---------- Selected excerpt ----------
Optimize the instruction fetch path #103

yy214123 · 2025-10-29T18:53:26Z

This improves the instruction-fetch path by adding new cache structures and enhancing the observability of fetch behavior.

Key Improvements

Replaces the previous 1-entry direct-mapped design with a 2-entry hash-indexed TLB.
Adds a direct-mapped instruction cache that stores recently fetched instructions and provides a fast hit path before triggering address translation.
Provides finer-grained fetch statistics to support and validate the above architectural changes.

Here’s the updated performance comparison:

	1-entry TLB	2-entry TLB	+ 64KB Direct-Mapped I-cache
Fetch hit	95,971,425	96,757,879	97,706,775
Fetch miss	4,028,576	3,242,122 (-19.5%)	1,026,354 (-68%)
Fetch hit rate	95.97%	96.76%	98.96%
Load hit rate	93.15%	93.15%	93.15%
Store hit rate	95.57%	95.57%	95.57%

riscv.h

riscv.c

riscv.h

riscv.c

jserv

Unify the naming scheme.

jserv

Rebase the latest 'master' branch and resolve build errors.

visitorckw

This series appears to contain several "fix-up," "refactor," or "build-fix" commits that correct or adjust a preceding patch.

To maintain a clean history and ensure the project is bisectable, each patch in a series should be complete and correct on its own.

visitorckw · 2025-11-04T18:31:37Z

As a friendly reminder regarding project communication:

Please ensure that when you quote-reply to others' comments, you do not translate the quoted text into any language other than English.

This is an open-source project, and it's important that we keep all discussions in English. This ensures that the conversation remains accessible to everyone in the community, including current and future participants who may not be familiar with other languages.
---------- Information provided ----------
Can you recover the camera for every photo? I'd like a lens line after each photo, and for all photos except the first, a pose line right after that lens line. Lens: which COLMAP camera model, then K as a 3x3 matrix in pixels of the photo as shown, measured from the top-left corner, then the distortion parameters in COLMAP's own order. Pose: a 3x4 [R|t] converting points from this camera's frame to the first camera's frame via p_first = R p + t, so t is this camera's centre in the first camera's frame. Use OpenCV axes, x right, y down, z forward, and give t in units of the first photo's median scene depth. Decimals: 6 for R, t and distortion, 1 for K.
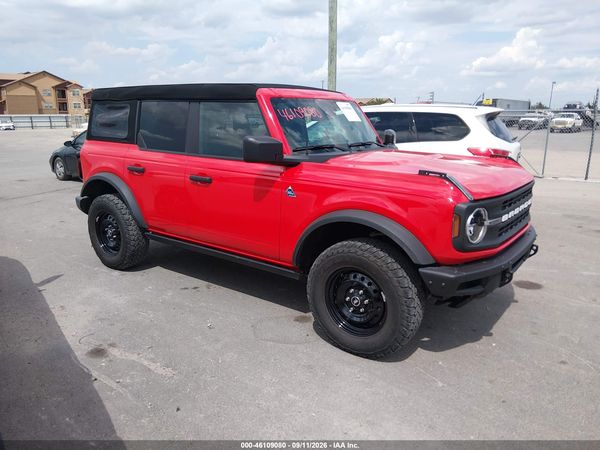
----------
### Required work
(1) In the pull request on the instruction fetch path, what replaces the previous 1-entry direct-mapped design?
(2) Resume the pull request thread on the instruction fetch path after its final sentence.

### Written answers
(1) A 2-entry hash-indexed TLB.

(2)
visitorckw · 2025-11-04T19:02:22Z

riscv.c

+            icache_block_t tmp = *blk;
+            *blk = *vblk;
+            *vblk = tmp;
+            blk->tag = tag;


This code looks suspicious to me.

When you move the evicted I-cache block (tmp) back into the victim cache, you are setting the vblk->tag to tmp.tag, which is the 16-bit I-cache tag.

Won't this corrupts the victim cache entry? The VC search logic requires a 24-bit tag ([ICache Tag | ICache Index]) to function. Because you're only storing the 16-bit tag, this VCache entry will never be hit again.

Won't this corrupts the victim cache entry? The VC search logic requires a 24-bit tag ([ICache Tag | ICache Index]) to function. Because you're only storing the 16-bit tag, this VCache entry will never be hit again.

Thank you for pointing that out. I’ve added the following expressions to ensure correctness :

+ vblk->tag = (tmp.tag << ICACHE_INDEX_BITS) | idx;

jserv · 2025-11-12T08:16:50Z

Found that the victim cache implementation still has significant room for improvement:

What are you going to proceed with?

yy214123 · 2025-11-12T08:35:58Z

What are you going to proceed with?

Not sure yet if it’s due to the FIFO policy or the victim cache size.
I’ll try a simple approximate LRU version (with a counter) to see how much the replacement policy affects the stats.

Does this approach make sense to you, or would you suggest a different direction?

jserv · 2025-11-13T16:05:10Z

Does this approach make sense to you, or would you suggest a different direction?

When in doubt, measure before you choose a method.

yy214123 · 2025-11-13T16:24:56Z

When in doubt, measure before you choose a method.

I ran some benchmarks on this new LRU setup, with all cache statistics generated after executing 100 million instructions to ensure a fair comparison. Here's what I found.

With the same 256 I-Cache / 16 V-Cache blocks, just switching FIFO to LRU only gave a slight hit rate boost:

	LRU	FIFO
victim cache hit rate	4.16%	4.10%
victim cache miss rate	95.84%	95.90%

I then doubled the V-Cache (16 -> 32 blocks), but the miss rate was still really high:

	LRU	FIFO
victim cache hit rate	5.74%	5.68%
victim cache miss rate	94.26%	94.32%

This means the misses hitting the V-Cache are almost all compulsory misses, not the conflict misses , to prove this, I intentionally shrank the I-Cache (256 -> 64) to force more conflicts.

	LRU	FIFO
victim cache hit rate	11.85%	11.64%
victim cache miss rate	88.15%	88.36%

The LRU logic is working fine. The key takeaway is that compared to FIFO, we did see a tiny improvement, which confirms the LRU strategy successfully handled the few conflict misses that were present.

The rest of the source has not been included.